# REQUIRED ACTION
Extend the passage on the history of Banning High School, picking up right after its final sentence.

Founded as Wilmington High School, Banning High School was renamed in honor of General Phineas Banning when a newer facility at Avalon Boulevard and Pacific Coast Highway was opened in 1926. The red brick building was a landmark in the Wilmington town for many years. The ivy covered brick building suffered damage in the 1971 Sylmar earthquake and was torn down in 1973. For three years, classes were held in bungalows while the new building was being constructed. In fall 1975, the new building was opened on the grounds with a Lakme Avenue address. Along with the new building, a new gymnasium and swimming pool were added to the campus—the home of the Banning Pilots.

It was in the Los Angeles City High School District until 1961, when it merged into LAUSD.

After several years of repeated failure to improve its unsatisfactory performance, Banning High School entered LAUSD's Public School Choice process in 2012, which allowed teacher teams to develop reform plans. As a result, the Banning High School campus is slated to be divided into two schools: Banning High School (since state law prevents failing schools from changing their names) and the Banning Academies of Creative and Innovative Sciences (BACIS), a teacher-designed school with a design based on current educational research. BACIS was scheduled to open as a Small Learning Community in Fall 2013 and to become a separate school on the shared campus in Fall 2014. Its website describes itself as "composed of three themed academies, the Academy of Manufacturing and Engineering, the Academy of Computer Science and Digital Arts, and the Business and Technology Magnet."

(Entries taken from a collection)
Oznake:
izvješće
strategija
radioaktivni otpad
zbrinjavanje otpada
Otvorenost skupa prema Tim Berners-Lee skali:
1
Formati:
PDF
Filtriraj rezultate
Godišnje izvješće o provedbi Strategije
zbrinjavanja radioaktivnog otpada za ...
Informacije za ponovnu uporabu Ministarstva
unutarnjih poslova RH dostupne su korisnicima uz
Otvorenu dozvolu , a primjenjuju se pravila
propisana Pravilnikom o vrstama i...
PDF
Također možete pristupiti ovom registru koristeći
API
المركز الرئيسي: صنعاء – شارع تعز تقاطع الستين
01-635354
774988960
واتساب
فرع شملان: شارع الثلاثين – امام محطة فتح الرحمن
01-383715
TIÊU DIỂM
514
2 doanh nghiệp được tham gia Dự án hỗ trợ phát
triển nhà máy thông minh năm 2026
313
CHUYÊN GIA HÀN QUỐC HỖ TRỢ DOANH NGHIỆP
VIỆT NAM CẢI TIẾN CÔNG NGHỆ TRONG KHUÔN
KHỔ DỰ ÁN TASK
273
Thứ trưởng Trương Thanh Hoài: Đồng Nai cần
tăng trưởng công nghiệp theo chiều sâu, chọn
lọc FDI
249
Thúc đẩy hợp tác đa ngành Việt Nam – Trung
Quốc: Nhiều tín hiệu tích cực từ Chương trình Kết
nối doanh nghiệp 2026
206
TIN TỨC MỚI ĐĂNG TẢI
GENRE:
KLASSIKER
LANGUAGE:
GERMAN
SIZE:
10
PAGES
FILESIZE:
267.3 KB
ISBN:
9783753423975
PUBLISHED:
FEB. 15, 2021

# RESPONSE TO THIS TASK
==Demographics==
As of the school year 2024–25, there were a total of 2,422 students with the following racial/ethic enrollment:

- 94.01% Hispanic (2,277)
- 1.94% White (49)
- 1.65% Black (40)
- 1.16% Asian (28)
- <1% Native Hawaiian / Pacific Islander (18)
- <1%Two or More Races (11)
- <1% Native American / Alaska Native (1)

==Facilities==
A new building was built in 1975 to replace the 'old' red ivy covered brick building, which was damaged during the 1971 Sylmar earthquake and was a landmark in Wilmington for many years. A new gym and a swimming pool were added to the campus.

==Notable Alumni==

- Tonie Campbell Olympic Bronze medalist
- Michael Chambers
- Vince Ferragamo
• Jack Gifford
- Jeff Griffin
- Dan Guerrero
- Courtney Hall
• Wilder W. Hartley (Los Angeles City Council member)
- Jamelle Holieway
- Leroy Holt
- Steve Lewis
- Frank Manumaleuna
- Fred Matua
- Freeman McNeil
• Bryan Proby
- Danny Reece
- Steve Rivera
- Tyrone Rodgers
- Ron Settles
- Thuy Trang, actress
- Rodney Agatupu Anoaʻi, WWF Yokozuna 1992-1998
- Mark Tucker
- Joel Olivares
- Peter "Navy" Tuiasosopo
- Bob Whitfield
- Stanley Wilson
- Brett Young — former CFL defensive back.
- Mike Busby — former MLB pitcher for the St. Louis Cardinals.
- Travis Davis — former NFL safety.
• Ernie Kell — mayor of Long Beach, California from 1984 to 1994"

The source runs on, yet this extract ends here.